Serra defende liberdade irrestrita da imprensa

O presidenciável José Serra (PSDB) citou Thomas Jefferson para defender, veementemente, a liberdade de expressão pela imprensa brasileira, que tem hoje o Diário do Grande ABC e o Estado de S.Paulo sob censura por conta de ação antecipada de tutela impetrada na Justiça, repectivamente, pelo prefeito Luiz Marinho (São Bernardo) e Fernando Sarney e família. Nesta tarde, durante o 8º Congresso Brasileiro de Jornais, que se reliza no Rio de Janeiro, o candidato parafraseou: "Entre um governo sem imprensa e uma imprensa, sem governo, fico com a segunda opção".
Serra, que chegou ao evento acompanhado de seu vice na chapa, Indio da Costa, afirmou que não há país democrático sem liberdade de expressão. "Mas, incrivel, ultimamente, o Brasil gosta de demonstrar carinho por países que agem assim, com Irã, Venezuela e Colômbia".
O tucano fez revelações mais graves, insinuando que o governo atual tentou em três ocasiões cercear a liberdade da imprensa, através, segundo ele, com a criação de conferencismo. "Usando dinheiro público, fez conferências de comunicaão, de Direitos Humanos e de Cultura, com único propósito de ali definir diretrizes de condução da imprensa. Quantas pessoas estiveram nesses eventos? Quinze mil? Isso não representa o povo, representa o partido. Relevaram a indulgência e copatrocinaram essas confer}encias. Em São Paulo, eu recusei."

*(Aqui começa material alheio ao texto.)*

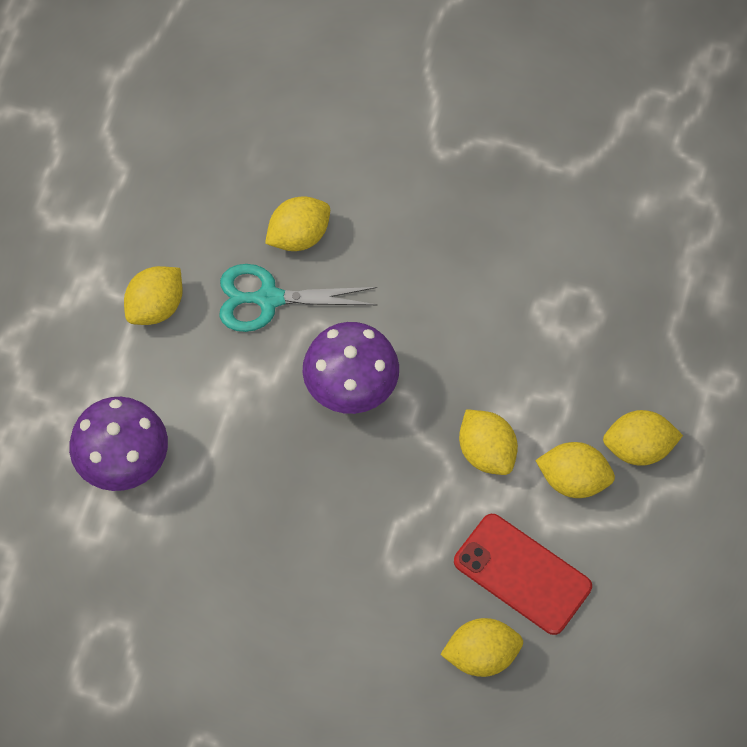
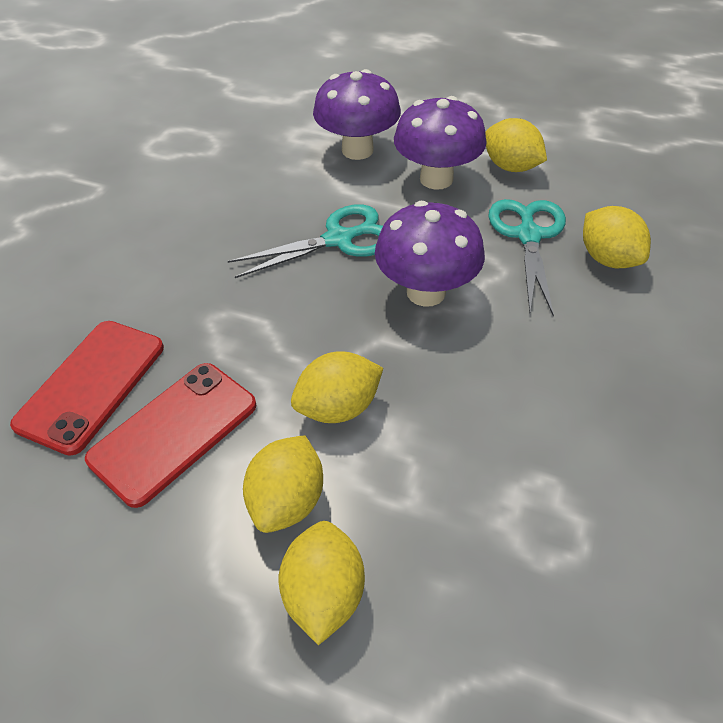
camera: 95 degrees right, 15 degrees down
(178, 380) = (436, 179): none -> purple mushroom
(281, 469) = (339, 239): none -> turquoise scissors
(481, 655) = (91, 385): yellow lemon -> red phone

Em defesa da liberdade de expressão, José Serra denunciou que o "partido de sua adversária" intimida a imprensa, "que eles gostam de chamar de mídia, mas que na realidade são os jornais e as emissoras de TV". Segundo ele, a via "democrática" que usam para estabelecer o controle do segmento é típica de golpe. "Anunciaram o Conselho Federal de Jornalismo, que teria poderes de cassar que não seguisse seus padrões. Essa manipulação solapa a democracia." O tucano exemplicou que os países ditadoriais costumam iniciar seus golpes controlando a imprensa.
O programa supostamente registrado erroneamente pela coordenação de campanha de Dilma Rousseff também não passou em branco nos 30 minutos de explanação de José Serra no auditório do hotel Windson, na Barra. "Não foi engano, não. Foi registrado e rubricado por ela. Significou da parte dela endosso a tudo aquilo que eles propunha. Foi assim também com o projeto de Direitos Humanos, retirado após a reação do País."
Serra finalizou seu discurso dizendo que as empresas de pequeno e médio porte foram as que mais sofreram com o atual governo, porque boa parcela da publicidade governamentak foi manipulada, e para o que cmpactuando desse patrulhamento, com ações de perseguições a jornalistas. "Por causa desse tipo de coaç]ao, hoje não temos mais denúncias, mas versões. Bem escreveu a colunista Dora Kramer (O Estado de S.Paulo), os jornalistas têm sido forçados a mentir desempenho, por opressão da máquina governamental".
Encerrada sua participação, José Serra assinou documento elaborado pela ANJ, um decano de princípios adotados pela liberdade de expressão da imprensa, declaração essa que já foi assinada também pelos presidentes Fernando Henrique Cardoso e Luiz Inácio Lula da Silva.